- Location in McLean County
- McLean County's location in Illinois
- Country: United States
- State: Illinois
- County: McLean
- Established: After 1920

Area
- • Total: 37.52 sq mi (97.2 km^{2})
- • Land: 37.26 sq mi (96.5 km^{2})
- • Water: 0.26 sq mi (0.67 km^{2}) 0.69%

Population (2010)
- • Estimate (2016): 590
- • Density: 15.8/sq mi (6.1/km^{2})
- Time zone: UTC-6 (CST)
- • Summer (DST): UTC-5 (CDT)
- FIPS code: 17-113-18732

= Dawson Township, McLean County, Illinois =

Dawson Township is located in McLean County, Illinois. As of the 2010 census, its population was 590 and it contained 253 housing units.

==History==
Dawson Township was originally named Lee Township, but changed to Padua Township on May 17, 1858, and then to Dawson on an unknown date. Dawson Township was named for John Wells Dawson, a pioneer settler.

==Geography==
According to the 2010 census, the township has a total area of 37.52 sqmi, of which 37.26 sqmi (or 99.31%) is land and 0.26 sqmi (or 0.69%) is water.

==Demographics==

Dawson Township had 590 residents and 253 housing units as recorded in the 2010 U.S. Census.

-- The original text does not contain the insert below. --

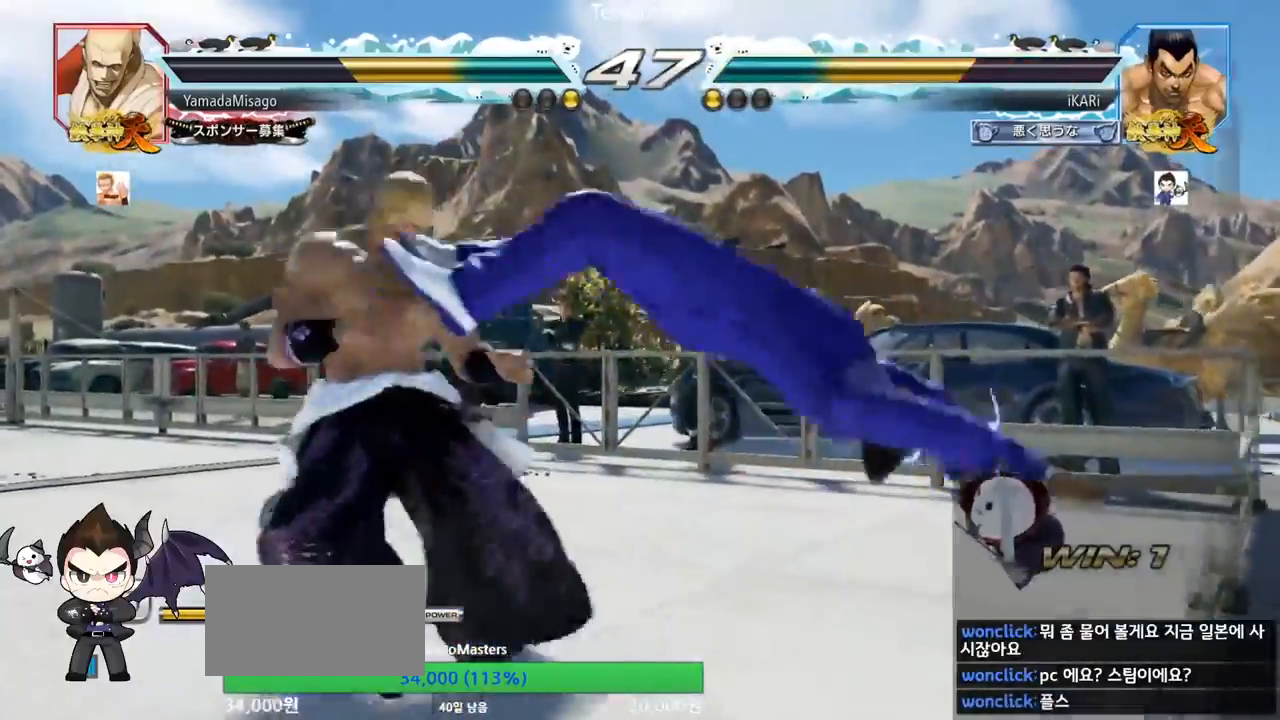
{"buttons": [], "left_stick": "right", "events": [[300, "left_stick", "right"]]}
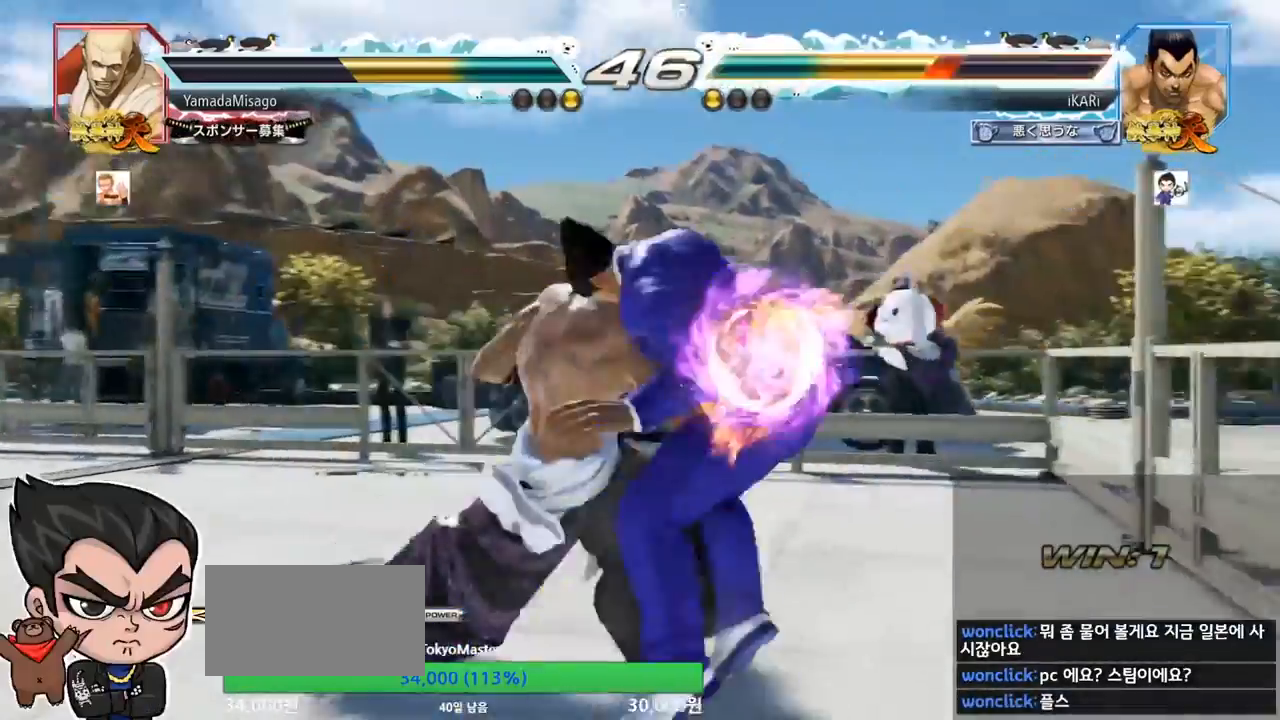
{"buttons": [], "left_stick": "right", "events": []}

By 2023, the township’s population was estimated at 646 residents with a median age of approximately 44.4 years. The population of the Dawson area is predominantly White. As of 2023, White (Non-Hispanic) residents constituted 94.8% of the population. Black or African American (Non-Hispanic) residents comprised 3.42% of the population, and those identifying as Hispanic or Latino (of any race) represented 1.26% of the population.

The near-universal citizenship rate was recorded at 98.7% of residents. In 2023, the Median Individual Income for the township was reported to be $42,500. The Median Household Income for the township was notably higher at $82,880 (in 2023 dollars). This figure showed an increase of 6.6% compared to the previous year.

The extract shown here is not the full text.